▸ TASK TO CARRY OUT: Find "here->next->entry=new_entry;" and "Forget20-UFLP\_12\_3\_1-10\_11-20\_2box\_1\_4.dat & 156" in the records below. Copy the lines holding them and every line between, exactly, and no others.

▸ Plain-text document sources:
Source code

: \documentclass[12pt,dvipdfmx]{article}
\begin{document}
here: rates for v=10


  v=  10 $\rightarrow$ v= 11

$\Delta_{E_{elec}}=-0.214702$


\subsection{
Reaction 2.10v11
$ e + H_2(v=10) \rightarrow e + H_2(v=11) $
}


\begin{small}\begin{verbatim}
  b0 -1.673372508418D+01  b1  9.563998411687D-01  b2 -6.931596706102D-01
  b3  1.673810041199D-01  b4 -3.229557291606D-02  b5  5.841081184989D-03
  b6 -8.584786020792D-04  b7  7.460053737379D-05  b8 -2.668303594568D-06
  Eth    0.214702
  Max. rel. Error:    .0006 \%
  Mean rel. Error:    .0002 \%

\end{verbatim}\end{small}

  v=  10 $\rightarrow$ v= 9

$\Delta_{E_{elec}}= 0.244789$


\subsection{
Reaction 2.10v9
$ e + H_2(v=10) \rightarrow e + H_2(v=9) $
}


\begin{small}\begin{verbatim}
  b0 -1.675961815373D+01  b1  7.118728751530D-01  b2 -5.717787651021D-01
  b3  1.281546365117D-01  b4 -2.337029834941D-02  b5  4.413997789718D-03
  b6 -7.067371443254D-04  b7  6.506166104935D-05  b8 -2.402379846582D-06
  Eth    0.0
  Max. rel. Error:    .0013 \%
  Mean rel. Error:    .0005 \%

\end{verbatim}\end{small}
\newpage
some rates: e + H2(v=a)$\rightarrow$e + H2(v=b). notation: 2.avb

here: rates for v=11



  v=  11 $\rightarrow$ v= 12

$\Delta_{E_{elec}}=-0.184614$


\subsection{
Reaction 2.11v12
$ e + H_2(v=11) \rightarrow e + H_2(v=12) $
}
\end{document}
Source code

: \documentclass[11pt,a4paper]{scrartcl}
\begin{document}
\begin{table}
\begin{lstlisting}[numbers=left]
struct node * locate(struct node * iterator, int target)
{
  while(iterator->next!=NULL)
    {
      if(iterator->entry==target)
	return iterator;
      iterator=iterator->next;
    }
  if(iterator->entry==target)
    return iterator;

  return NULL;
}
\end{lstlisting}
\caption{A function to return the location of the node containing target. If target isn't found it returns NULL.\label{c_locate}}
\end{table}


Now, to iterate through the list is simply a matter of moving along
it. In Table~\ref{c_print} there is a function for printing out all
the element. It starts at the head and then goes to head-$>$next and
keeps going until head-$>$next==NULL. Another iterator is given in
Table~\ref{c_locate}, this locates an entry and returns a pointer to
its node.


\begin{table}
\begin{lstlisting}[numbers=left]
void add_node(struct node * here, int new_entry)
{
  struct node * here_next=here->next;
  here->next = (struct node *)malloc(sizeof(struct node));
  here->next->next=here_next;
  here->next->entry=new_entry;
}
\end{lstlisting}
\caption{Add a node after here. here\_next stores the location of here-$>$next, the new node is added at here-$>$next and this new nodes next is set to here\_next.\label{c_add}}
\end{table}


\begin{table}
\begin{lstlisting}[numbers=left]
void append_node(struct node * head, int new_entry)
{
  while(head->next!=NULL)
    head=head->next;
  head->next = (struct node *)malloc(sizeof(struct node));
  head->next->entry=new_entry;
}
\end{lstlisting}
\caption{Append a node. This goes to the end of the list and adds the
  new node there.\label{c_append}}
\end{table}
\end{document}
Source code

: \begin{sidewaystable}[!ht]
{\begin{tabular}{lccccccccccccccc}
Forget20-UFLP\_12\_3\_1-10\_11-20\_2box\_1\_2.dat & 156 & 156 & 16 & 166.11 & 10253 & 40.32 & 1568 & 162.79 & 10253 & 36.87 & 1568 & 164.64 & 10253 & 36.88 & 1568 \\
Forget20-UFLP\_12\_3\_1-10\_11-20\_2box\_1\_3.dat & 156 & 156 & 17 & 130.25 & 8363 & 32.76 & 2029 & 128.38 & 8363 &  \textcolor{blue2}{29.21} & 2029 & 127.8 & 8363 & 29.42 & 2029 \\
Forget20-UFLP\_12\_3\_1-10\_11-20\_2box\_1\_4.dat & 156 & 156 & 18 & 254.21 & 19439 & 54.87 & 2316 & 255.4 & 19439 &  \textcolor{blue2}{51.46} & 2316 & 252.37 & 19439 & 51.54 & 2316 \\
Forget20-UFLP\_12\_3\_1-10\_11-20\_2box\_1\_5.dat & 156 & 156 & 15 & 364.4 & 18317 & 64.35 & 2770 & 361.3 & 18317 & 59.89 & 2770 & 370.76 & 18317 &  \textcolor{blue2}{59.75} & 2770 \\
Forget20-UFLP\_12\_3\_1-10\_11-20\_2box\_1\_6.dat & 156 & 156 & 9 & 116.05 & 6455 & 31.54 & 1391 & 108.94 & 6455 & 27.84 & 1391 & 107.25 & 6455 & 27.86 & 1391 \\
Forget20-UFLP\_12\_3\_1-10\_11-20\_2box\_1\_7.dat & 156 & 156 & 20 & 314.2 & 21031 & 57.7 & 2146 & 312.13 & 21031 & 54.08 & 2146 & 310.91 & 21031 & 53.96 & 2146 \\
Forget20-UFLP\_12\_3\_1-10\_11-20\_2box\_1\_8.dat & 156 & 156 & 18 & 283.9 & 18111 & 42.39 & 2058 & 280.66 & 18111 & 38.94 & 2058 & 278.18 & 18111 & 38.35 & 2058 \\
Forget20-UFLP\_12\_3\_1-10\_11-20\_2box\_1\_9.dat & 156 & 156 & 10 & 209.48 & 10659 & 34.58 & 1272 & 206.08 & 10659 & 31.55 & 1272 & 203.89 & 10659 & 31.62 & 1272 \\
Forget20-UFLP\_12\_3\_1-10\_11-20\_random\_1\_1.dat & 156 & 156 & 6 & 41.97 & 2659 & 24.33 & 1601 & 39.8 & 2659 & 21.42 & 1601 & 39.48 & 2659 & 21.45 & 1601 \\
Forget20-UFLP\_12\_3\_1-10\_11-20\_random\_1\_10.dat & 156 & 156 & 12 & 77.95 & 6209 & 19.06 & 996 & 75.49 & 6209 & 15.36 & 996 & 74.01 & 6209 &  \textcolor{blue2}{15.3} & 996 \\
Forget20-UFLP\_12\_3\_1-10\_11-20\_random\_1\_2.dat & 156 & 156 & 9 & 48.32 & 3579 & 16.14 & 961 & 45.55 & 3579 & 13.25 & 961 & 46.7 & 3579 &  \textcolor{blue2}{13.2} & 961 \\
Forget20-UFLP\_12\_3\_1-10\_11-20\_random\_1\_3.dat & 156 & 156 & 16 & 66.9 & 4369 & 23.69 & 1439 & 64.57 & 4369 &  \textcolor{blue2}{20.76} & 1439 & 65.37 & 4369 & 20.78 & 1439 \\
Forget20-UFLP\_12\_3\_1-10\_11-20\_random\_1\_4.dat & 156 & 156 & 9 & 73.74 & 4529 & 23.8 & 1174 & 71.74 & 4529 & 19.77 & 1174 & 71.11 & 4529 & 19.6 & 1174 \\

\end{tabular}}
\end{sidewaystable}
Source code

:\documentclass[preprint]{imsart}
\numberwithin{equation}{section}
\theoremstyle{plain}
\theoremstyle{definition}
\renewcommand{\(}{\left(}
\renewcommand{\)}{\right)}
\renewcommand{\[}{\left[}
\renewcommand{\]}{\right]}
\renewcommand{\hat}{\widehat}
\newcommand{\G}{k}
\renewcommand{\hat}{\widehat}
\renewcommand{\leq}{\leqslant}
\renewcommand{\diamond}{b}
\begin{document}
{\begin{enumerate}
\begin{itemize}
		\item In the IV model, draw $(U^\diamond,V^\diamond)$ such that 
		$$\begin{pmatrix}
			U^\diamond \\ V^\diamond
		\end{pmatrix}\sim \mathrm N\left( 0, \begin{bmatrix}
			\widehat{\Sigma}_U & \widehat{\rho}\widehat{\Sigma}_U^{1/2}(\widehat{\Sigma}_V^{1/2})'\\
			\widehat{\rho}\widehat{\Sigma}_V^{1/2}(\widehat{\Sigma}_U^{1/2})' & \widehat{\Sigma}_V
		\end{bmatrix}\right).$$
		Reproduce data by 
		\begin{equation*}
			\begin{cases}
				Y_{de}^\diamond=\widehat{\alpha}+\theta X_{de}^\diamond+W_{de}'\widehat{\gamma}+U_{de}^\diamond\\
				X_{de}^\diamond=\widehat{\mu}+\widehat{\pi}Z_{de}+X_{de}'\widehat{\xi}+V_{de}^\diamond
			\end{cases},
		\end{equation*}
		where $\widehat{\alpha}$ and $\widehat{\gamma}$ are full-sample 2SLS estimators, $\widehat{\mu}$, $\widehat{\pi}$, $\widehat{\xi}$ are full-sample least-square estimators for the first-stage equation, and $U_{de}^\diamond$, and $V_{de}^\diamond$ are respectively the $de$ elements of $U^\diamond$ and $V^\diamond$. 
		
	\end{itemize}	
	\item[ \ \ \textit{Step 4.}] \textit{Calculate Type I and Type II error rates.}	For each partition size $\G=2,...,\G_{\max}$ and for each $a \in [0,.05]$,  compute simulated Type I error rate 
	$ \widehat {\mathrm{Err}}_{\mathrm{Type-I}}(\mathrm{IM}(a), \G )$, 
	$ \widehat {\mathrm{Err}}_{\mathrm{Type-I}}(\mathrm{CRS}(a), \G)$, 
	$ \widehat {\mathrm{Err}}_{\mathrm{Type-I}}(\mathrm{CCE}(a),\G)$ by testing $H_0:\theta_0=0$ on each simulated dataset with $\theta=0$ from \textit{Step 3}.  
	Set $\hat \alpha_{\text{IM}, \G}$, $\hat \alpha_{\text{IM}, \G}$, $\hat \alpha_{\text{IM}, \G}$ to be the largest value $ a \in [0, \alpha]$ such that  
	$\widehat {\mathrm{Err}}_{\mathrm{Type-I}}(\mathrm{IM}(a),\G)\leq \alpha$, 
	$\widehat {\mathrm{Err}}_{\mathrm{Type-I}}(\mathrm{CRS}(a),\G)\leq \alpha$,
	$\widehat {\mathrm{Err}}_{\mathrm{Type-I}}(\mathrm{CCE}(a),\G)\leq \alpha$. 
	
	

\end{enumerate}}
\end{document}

▸ SOLVED PROBLEM:
  here->next->entry=new_entry;
}
\end{lstlisting}
\caption{Add a node after here. here\_next stores the location of here-$>$next, the new node is added at here-$>$next and this new nodes next is set to here\_next.\label{c_add}}
\end{table}


\begin{table}
\begin{lstlisting}[numbers=left]
void append_node(struct node * head, int new_entry)
{
  while(head->next!=NULL)
    head=head->next;
  head->next = (struct node *)malloc(sizeof(struct node));
  head->next->entry=new_entry;
}
\end{lstlisting}
\caption{Append a node. This goes to the end of the list and adds the
  new node there.\label{c_append}}
\end{table}
\end{document}
Source code

: \begin{sidewaystable}[!ht]
{\begin{tabular}{lccccccccccccccc}
Forget20-UFLP\_12\_3\_1-10\_11-20\_2box\_1\_2.dat & 156 & 156 & 16 & 166.11 & 10253 & 40.32 & 1568 & 162.79 & 10253 & 36.87 & 1568 & 164.64 & 10253 & 36.88 & 1568 \\
Forget20-UFLP\_12\_3\_1-10\_11-20\_2box\_1\_3.dat & 156 & 156 & 17 & 130.25 & 8363 & 32.76 & 2029 & 128.38 & 8363 &  \textcolor{blue2}{29.21} & 2029 & 127.8 & 8363 & 29.42 & 2029 \\
Forget20-UFLP\_12\_3\_1-10\_11-20\_2box\_1\_4.dat & 156 & 156 & 18 & 254.21 & 19439 & 54.87 & 2316 & 255.4 & 19439 &  \textcolor{blue2}{51.46} & 2316 & 252.37 & 19439 & 51.54 & 2316 \\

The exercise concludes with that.